If we could identify the various factors causing causing federation of public posts not to work properly in different circumstances, it would, I’m sure, be a big help in solving the problem.


(Jason Robinson) #33

@goob it’s not that public post federation does not work properly, it’s that it’s not implemented at all. Currently posts just end up on various pods - there is no technical design to say that any public post should be available to any subscriber on any pod.

Personally I want to start prototyping the relay concept - I think once I have a working demo it might be liked :wink:


(goob) #34

OK, thanks. That definitely sounds like a design flaw!


(goob) #35

By the way, @bradkoehn, I think it would be worth making your proposal here in Loomio, as proposals on the wiki tend to get overlooked.


(Ryuno-Ki) #36

Thanks, @seantilleycommunit, for granting me writing permission here :slight_smile:

@jasonrobinson: Say, I’m a bad programmer guy.

Relay receives a post from a pod

Relay already has a cached list of pods and what hashtags they want so relay will deliver post to pods that are interested in one or more of the hashtags in this post. Relay is not for public message keeping - it will delete any posts as soon as they have been pushed out.

Could I misuse your proposal in any way by running a modified version of the code, which does not delete any posts?

It would come in handy, if you could list the information, you want to “store” in the directory/hub, to better judge this proposal.


(Jason Robinson) #37

@ryunoki well, since all the posts are public that would go through the relay, what does it matter if someone would? :slight_smile:

You could already do it, just start saving posts from large popular pods by following a few hundred popular tags.

Actually the relay way you would only get a subset of posts - the more relays, the less posts that go through each relay. Say 5 relays, you would only get approx 1/5 of public posts from opt-in pods, and even then only those with one or more hashtags.
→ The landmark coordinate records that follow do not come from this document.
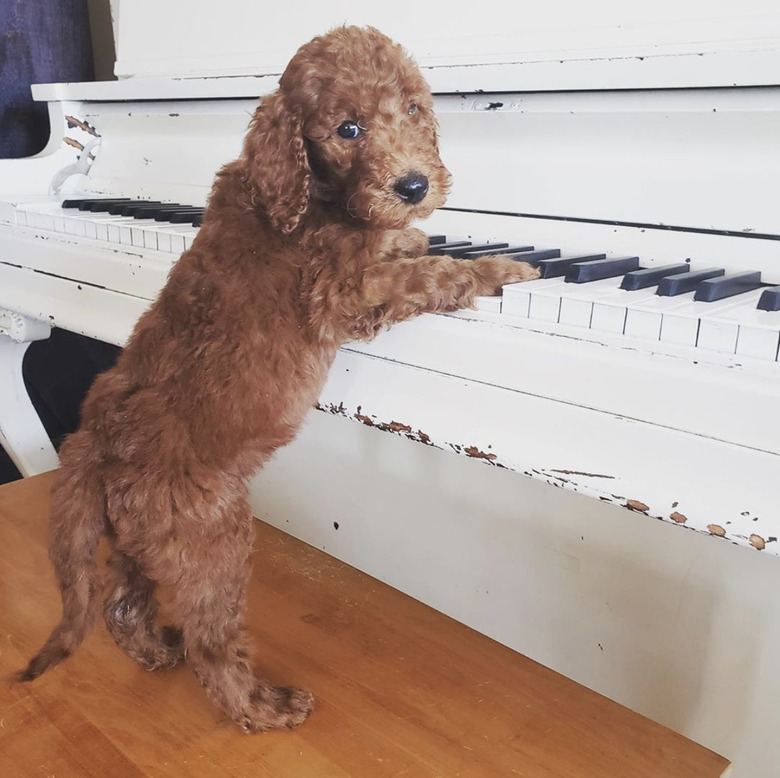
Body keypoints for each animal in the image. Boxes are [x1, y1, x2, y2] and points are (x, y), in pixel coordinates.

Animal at [19, 22, 544, 728]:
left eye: (413, 109)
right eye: (348, 129)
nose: (412, 187)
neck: (307, 190)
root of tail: (90, 450)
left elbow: (408, 247)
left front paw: (420, 235)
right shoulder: (341, 294)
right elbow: (428, 273)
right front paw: (501, 268)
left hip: (142, 537)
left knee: (122, 603)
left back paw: (156, 652)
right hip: (211, 541)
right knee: (212, 645)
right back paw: (263, 707)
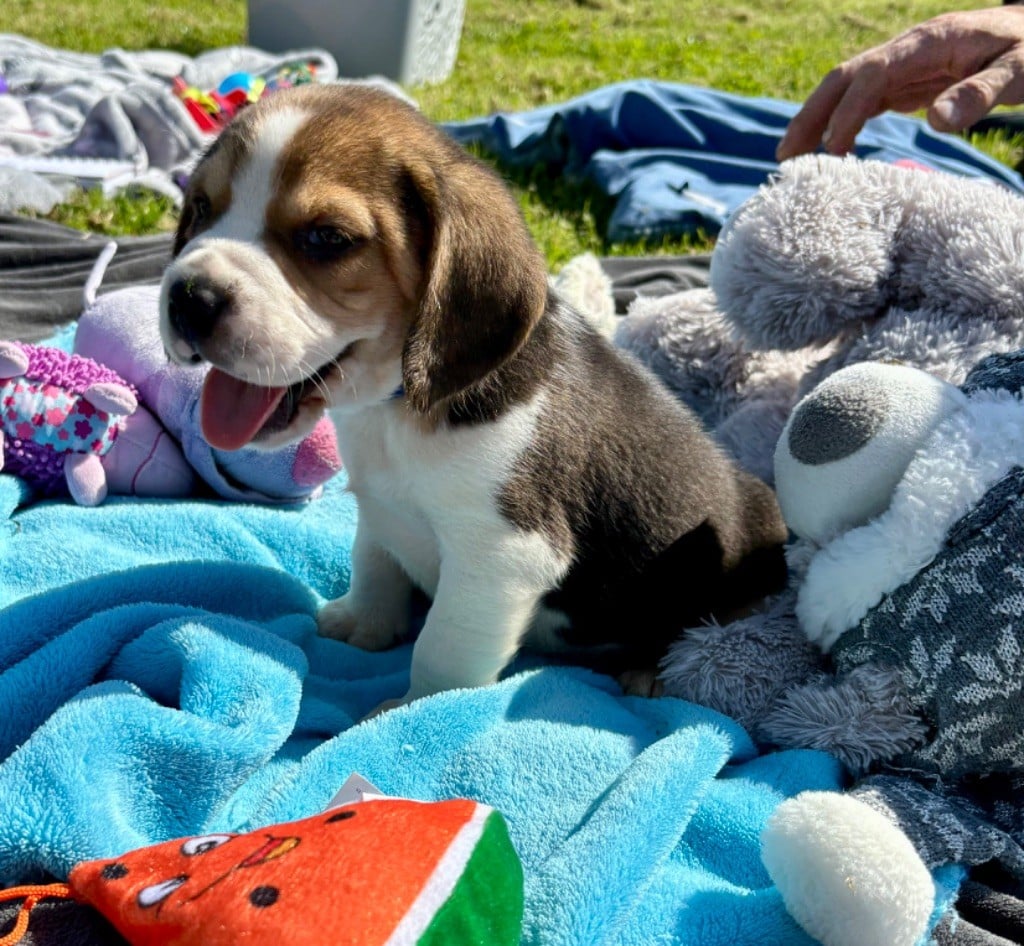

By proposal, the hub would not store anything else than data related to which pods should receive which tags. So something like a dictionary with pod host and N tags that it wants.


(Ryuno-Ki) #38

I’m trying to consider worst cases to improve the proposal, Jason. That’s all :slight_smile:


(Maciek Łoziński) #39

my federation protocol proposal:


(Rasmus Fuhse) #40

In my opinion the big question is:

Is it better make following of hashtags be part of the protocol (like Maciek’s proposal).

Or is it better to make a search-endpoint be part of the federation, which can be used to search for postings with hashtags (and maybe users and other stuff).

Both ways will work, but which way is more reliable and more performant? Is there any third option?